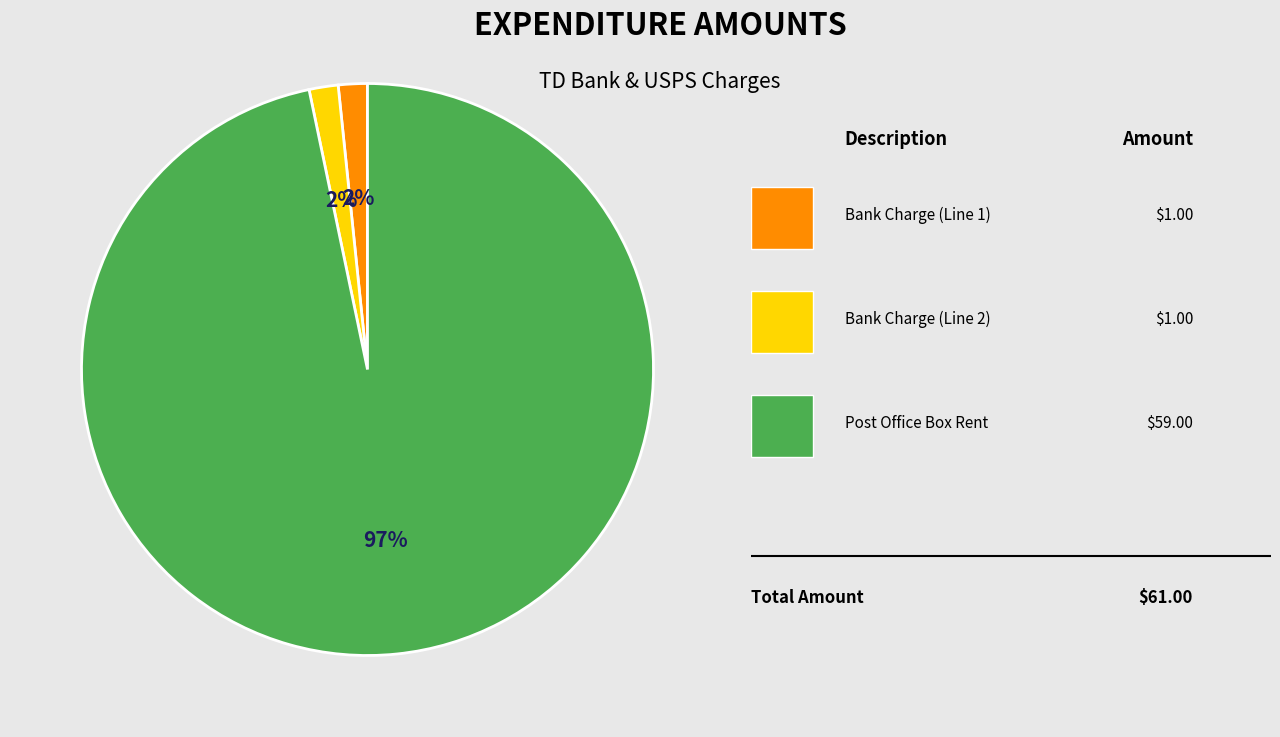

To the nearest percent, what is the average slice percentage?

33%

* * *

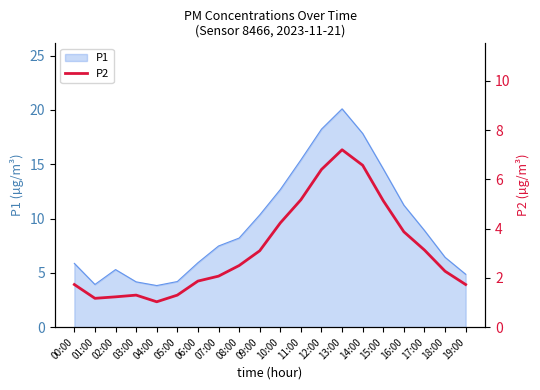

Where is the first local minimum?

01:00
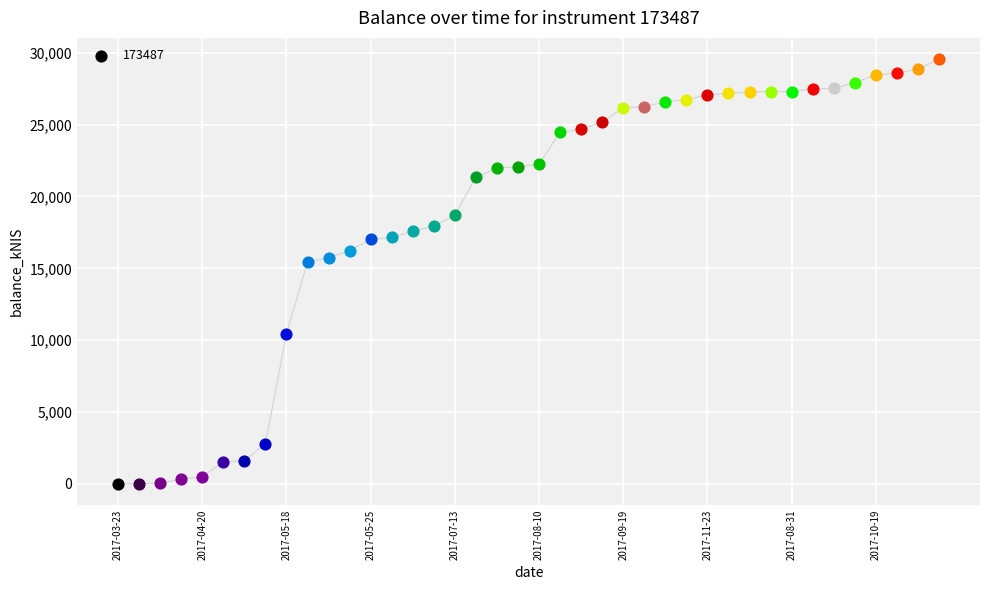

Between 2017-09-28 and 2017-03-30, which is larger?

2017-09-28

Task:
Find every line in the listing above that contains the word "Between", and copy each of those lines. Match the capitalization exactly.

Response to this task:
Between 2017-09-28 and 2017-03-30, which is larger?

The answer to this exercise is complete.